Abelardo de la Espriella y su polémica propuesta de megacárceles en Colombia
El presidente electo Abelardo de la Espriella ha planteado un ambicioso plan para su administración en Colombia: la construcción de 10 megacárceles. Con esta iniciativa, busca nacionalizar un modelo de seguridad similar al que implementó Nayib Bukele en El Salvador, con la esperanza de resolver los problemas de seguridad que enfrenta el país. De la Espriella propone concesionar estos centros penitenciarios a la iniciativa privada, además de eliminar el Ministerio de Justicia y cerrar el Instituto Nacional Penitenciario y Carcelario (INPEC), al que ha calificado como un “nido de bandidos”. Su intención es reemplazarlo por un cuerpo de guardianes conformado por veteranos de las Fuerzas Armadas.
Desafíos del sistema carcelario en Colombia
El INPEC gestiona un sistema carcelario que, desde hace décadas, enfrenta un serio problema de hacinamiento. Según datos oficiales, la sobrepoblación en prisiones alcanzaba un 28,6%, con al menos 104.395 internos en establecimientos diseñados para 81.139 personas. Esto, sumado a un déficit estructural de personal carcelario y numerosas denuncias de corrupción, complica aún más la situación.
Criticas al modelo propuesto
La propuesta de reestructuración del sistema penitenciario enfrenta considerables objeciones. Lina Porras, coordinadora de la línea de investigación del sistema carcelario de la organización Temblores, advierte que la sustitución del personal del INPEC por veteranos militares y seguridad privada es problemática, dado que estos profesionales carecen de formación especializada para la custodia de detenidos. Este modelo ya ha demostrado ser fallido en Ecuador, contribuyendo a un aumento en el número de muertes en cárceles.
Además, la Corte Constitucional ha declarado que el sistema carcelario en Colombia vive una crisis sistémica, describiendo las condiciones como un estado de cosas inconstitucional, donde se violan de manera sistemática y masiva los derechos fundamentales de los internos. La Corte ha instado a un menor uso de la prisión, especialmente de la prisión preventiva, un aspecto que no se contempla en las propuestas del nuevo gobierno.

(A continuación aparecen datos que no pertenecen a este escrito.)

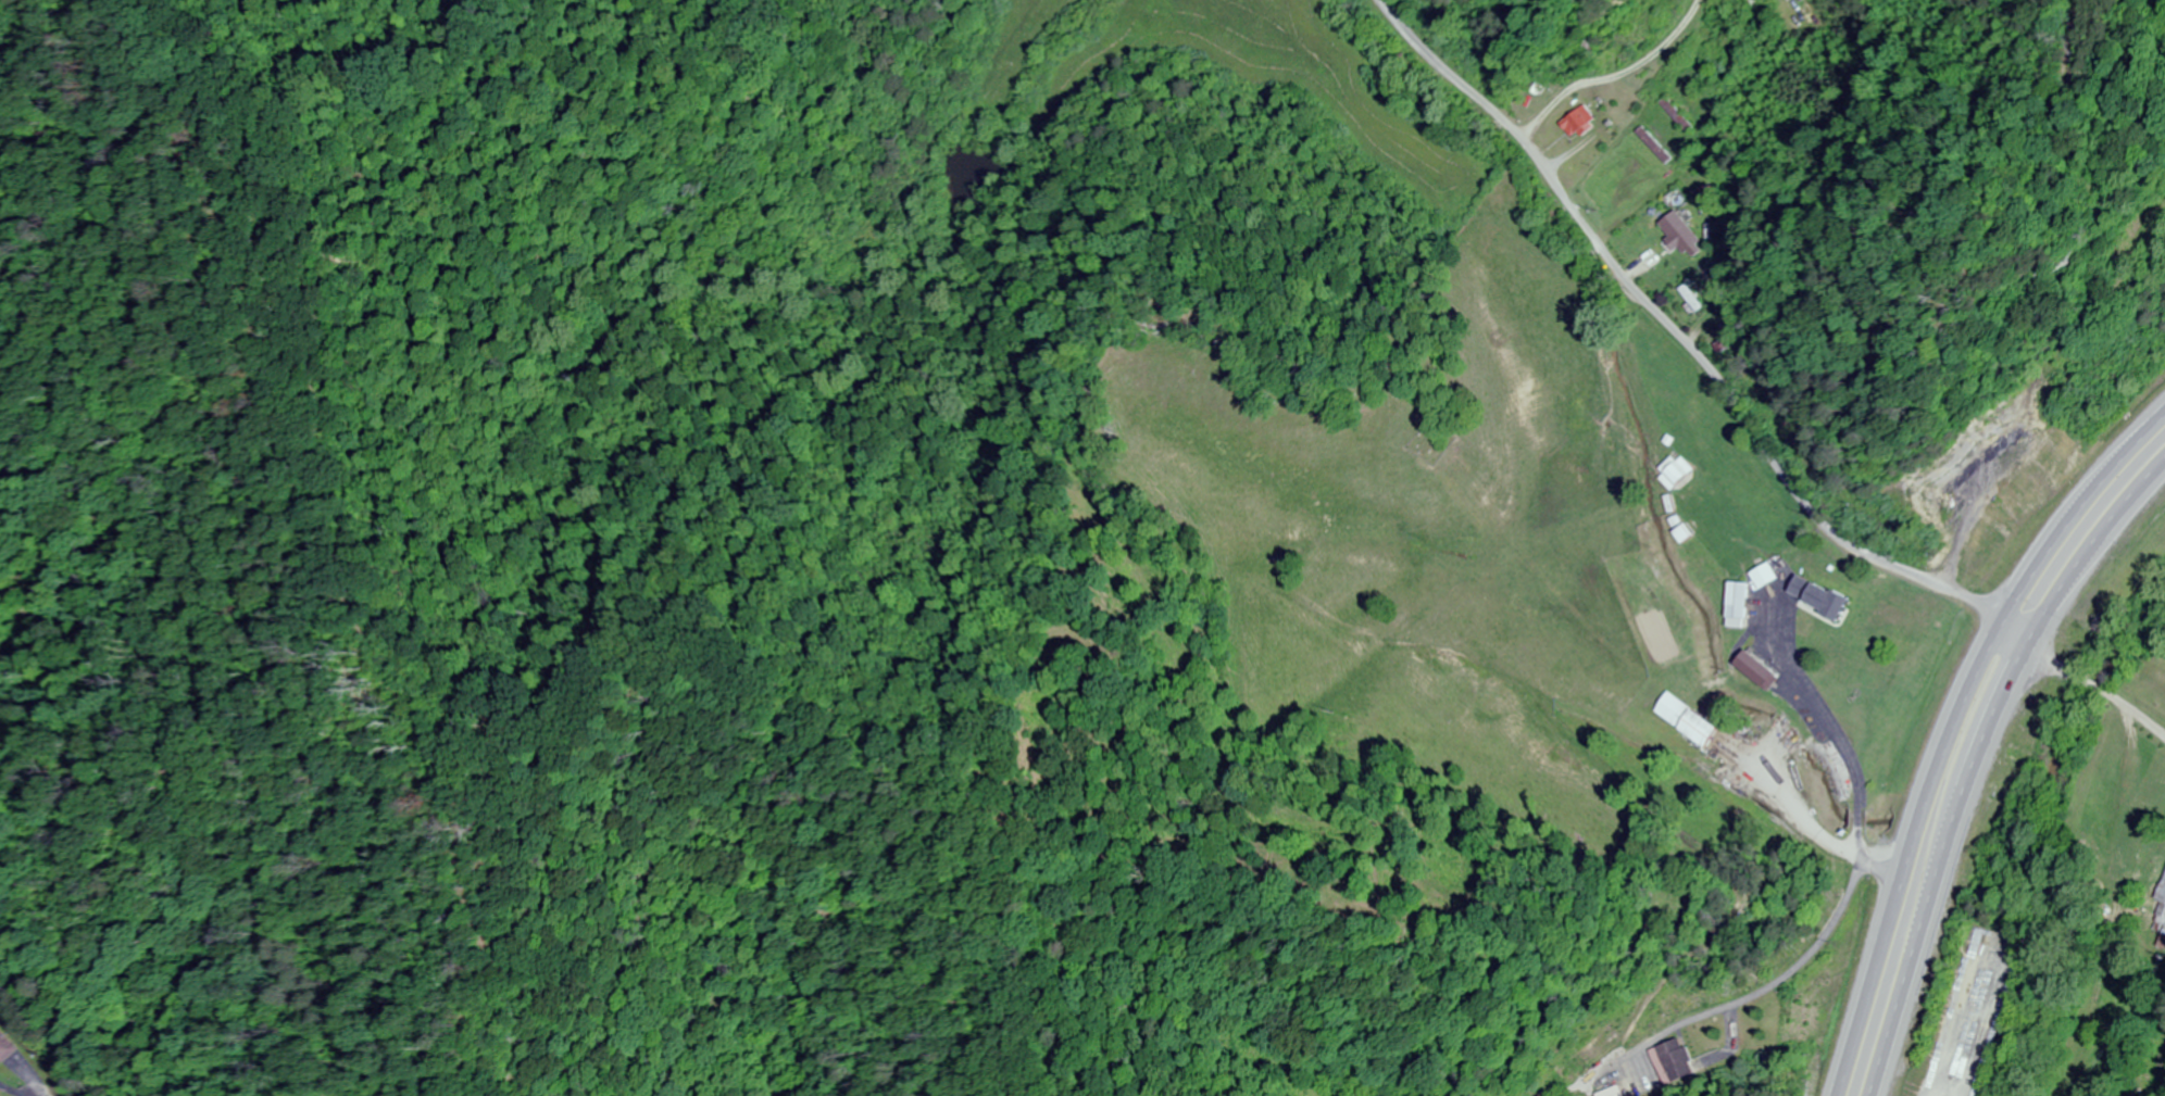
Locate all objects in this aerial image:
building: (1670, 113)
building: (1575, 121)
building: (1651, 145)
building: (1677, 233)
building: (1691, 299)
road: (1690, 347)
building: (1674, 472)
building: (1814, 597)
building: (1733, 604)
building: (1753, 671)
building: (1680, 720)
road: (1951, 729)
road: (1981, 763)
building: (2160, 905)
building: (8, 1046)
building: (1668, 1062)
road: (12, 1088)
building: (1609, 1092)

Plan de transición y desarrollo de las megacárceles
El equipo de transición del nuevo gobierno ha comenzado a ajustar el enfoque. Iván Cancino, quien se rumorea podría ser el nuevo ministro de Justicia, enfatiza que el objetivo no es simplemente aumentar la población carcelaria, sino atacar el hacinamiento y evitar que las bandas criminales operen desde las prisiones. Este enfoque implica transformar el Ministerio de Justicia en un viceministerio del Interior, lo que podría afectar su relevancia en el Gabinete.
Iniciativas y preocupaciones adicionales
El plan del gobierno establece que la fase inicial para la construcción de megacárceles iniciará en los primeros 100 días de mandato. Sin embargo, este cronograma es cuestionado por expertos, dado que ya hay pabellones carcelarios nuevos que permanecen vacíos debido a la incapacidad de la Unidad de Servicios Penitenciarios y Carcelarios (USPEC) para asegurar los servicios básicos y la infraestructura necesaria.
Un incidente reciente, donde un famoso cantante vallenato entró sin ser registrado en la cárcel de máxima seguridad de Itagüí y ofreció un concierto privado, pone de manifiesto las deficiencias del sistema actual. El INPEC reconoció que no había cámaras de seguridad operativas en esa prisión.
El futuro de los programas de reinserción
María Isabel Mora, coordinadora del Grupo de Prisiones de la Facultad de Derecho de la Universidad de los Andes, expresa su preocupación por el futuro de los programas de reinserción social para internos, como aquellos permitidos por la Ley de Utilidad Pública, que ofrece alternativas a la prisión a mujeres cabeza de hogar con sentencias cortas. La eliminación de estos programas podría resultar en un aumento de la reincidencia criminal.
Porras también resalta el riesgo de privatizar la gestión de megacárceles, lo que podría convertir el sistema carcelario en un interés comercial, comprometiendo la rendición de cuentas y, en última instancia, los derechos humanos.
Enfoque de la transición y retos por delante
El equipo de transición ya ha recopilado aproximadamente el 80% de la información necesaria sobre las entidades involucradas, lo que incluye al INPEC, USPEC, y la Superintendencia de Notariado y Registro. La atención durante el proceso se centrará en la USPEC, dada su responsabilidad en contratos y recursos significativos.
A medida que se acerca la fecha de posesión, el próximo 7 de agosto, uno de los mayores retos será conciliar la propuesta de creación de megacárceles con una institucionalidad que actualmente no puede operar la infraestructura existente. La capacidad del nuevo gobierno para abordar esta brecha entre la propuesta y la ejecución será crucial para su futuro.